# permadent/permacell question



## Lesli St. Clair (Jan 3, 2005)

I've never seen these "fully drawn" plastics in place. Do the bees coat them with wax? Does the queen lay in them before there's wax? How do they work?


----------



## naturebee (Dec 25, 2004)

They are due to have this product in 4.9 out shortly. But to answer your question. They will likely come coated with wax. The queen will lay in them if not given the choice not to.

My question is,,, What effect does a plastic cell have on the colonies ability to supercede, which requires reshaping of a cell to fit the specifications needed to rear a queen?


----------



## Phoenix (May 26, 2004)

> What effect does a plastic cell have on the colonies ability to supercede, which requires reshaping of a cell to fit the specifications needed to rear a queen?


I think you have the wrong impression as to how a queen cell is formed, it is not reshaped entirely, the basic shape of the cell base remains intact, it is just funneled outward and formed into a capsule similar to a peanut shell.

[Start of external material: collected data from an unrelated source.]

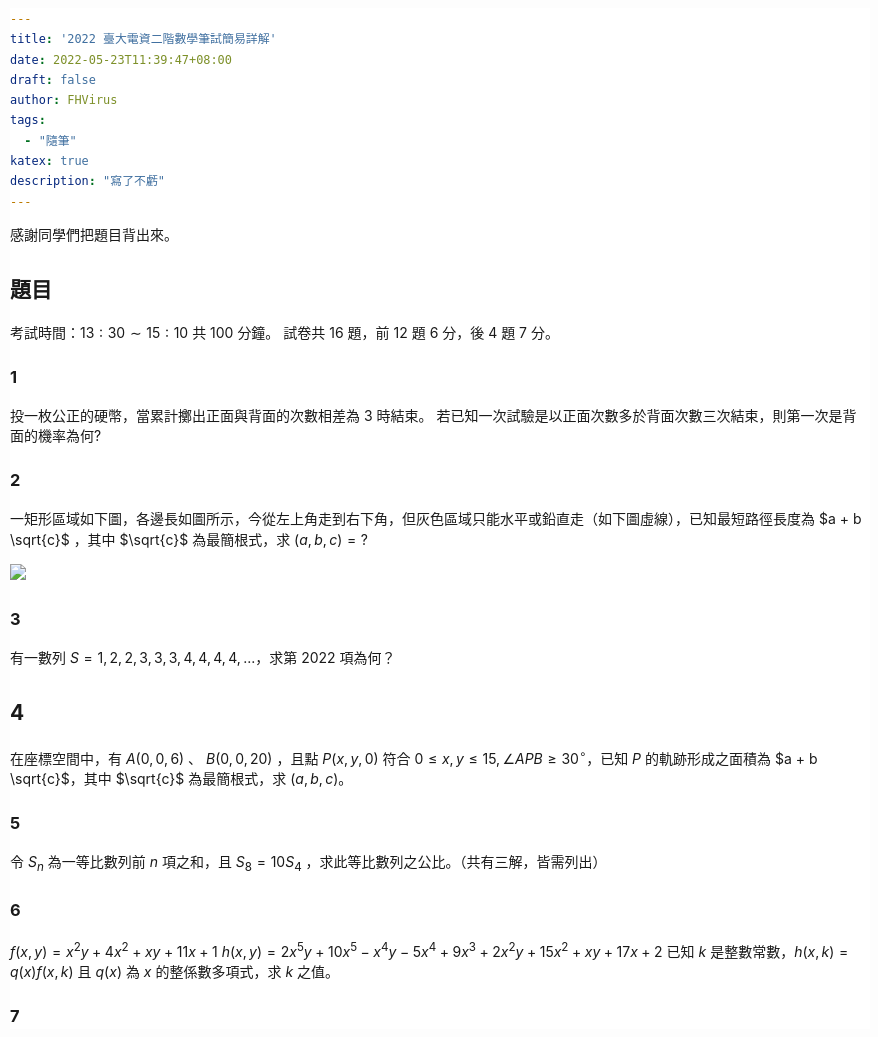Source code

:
 ```yaml
---
title: '2022 臺大電資二階數學筆試簡易詳解'
date: 2022-05-23T11:39:47+08:00
draft: false
author: FHVirus
tags:
  - "隨筆"
katex: true
description: "寫了不虧"
---
```


感謝同學們把題目背出來。



## 題目

考試時間：$13:30 \sim 15:10$ 共 $100$ 分鐘。
試卷共 $16$ 題，前 $12$ 題 $6$ 分，後 $4$ 題 $7$ 分。

### 1

投一枚公正的硬幣，當累計擲出正面與背面的次數相差為 $3$ 時結束。
若已知一次試驗是以正面次數多於背面次數三次結束，則第一次是背面的機率為何?

### 2

一矩形區域如下圖，各邊長如圖所示，今從左上角走到右下角，但灰色區域只能水平或鉛直走（如下圖虛線），已知最短路徑長度為 $a + b \sqrt{c}$ ，其中 $\sqrt{c}$ 為最簡根式，求 $(a, b, c) = ?$

![](https://i.imgur.com/t2HQF3T.png)

### 3

有一數列 $S = 1, 2, 2, 3, 3, 3, 4, 4, 4, 4, ...$，求第 $2022$ 項為何？

## 4
在座標空間中，有 $A(0, 0, 6)$ 、 $B(0, 0, 20)$ ，且點 $P(x, y, 0)$ 符合 $0 \le x, y \le 15, \angle APB \ge 30 ^ \circ$，已知 $P$ 的軌跡形成之面積為 $a + b \sqrt{c}$，其中 $\sqrt{c}$ 為最簡根式，求 $(a,b,c)$。

### 5

令 $S_n$ 為一等比數列前 $n$ 項之和，且 $S_8 = 10 S_4$ ，求此等比數列之公比。（共有三解，皆需列出）

### 6

$f(x, y) = x^2y + 4x^2 + xy + 11x + 1$
$h(x, y) = 2x^5y + 10x^5 - x^4y - 5x^4 + 9x^3 + 2x^2y + 15x^2 + xy + 17x + 2$
已知 $k$ 是整數常數，$h(x, k) = q(x) f(x, k)$ 且 $q(x)$ 為 $x$ 的整係數多項式，求 $k$ 之值。

### 7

> Do the bees coat them with wax?


Lesli, the plastic formed cells take place of the wax, the only thing the bees will need to do to the cells is cap them off. The cells will get drawn out deeper if the spacing between frames is too wide, but in most cases the cappings of the cells will actually sit below the surface of the the wall height.

Yes the queen lays in them just like any other cell, and they work just like any other frame, just without the need for all the wax production, meaning more honey in the long run.

The plastic cells also prevents damage by the wax moths, and the SHB larvae can't tunnel through the cell walls, therefore contaminating less of your crop.


----------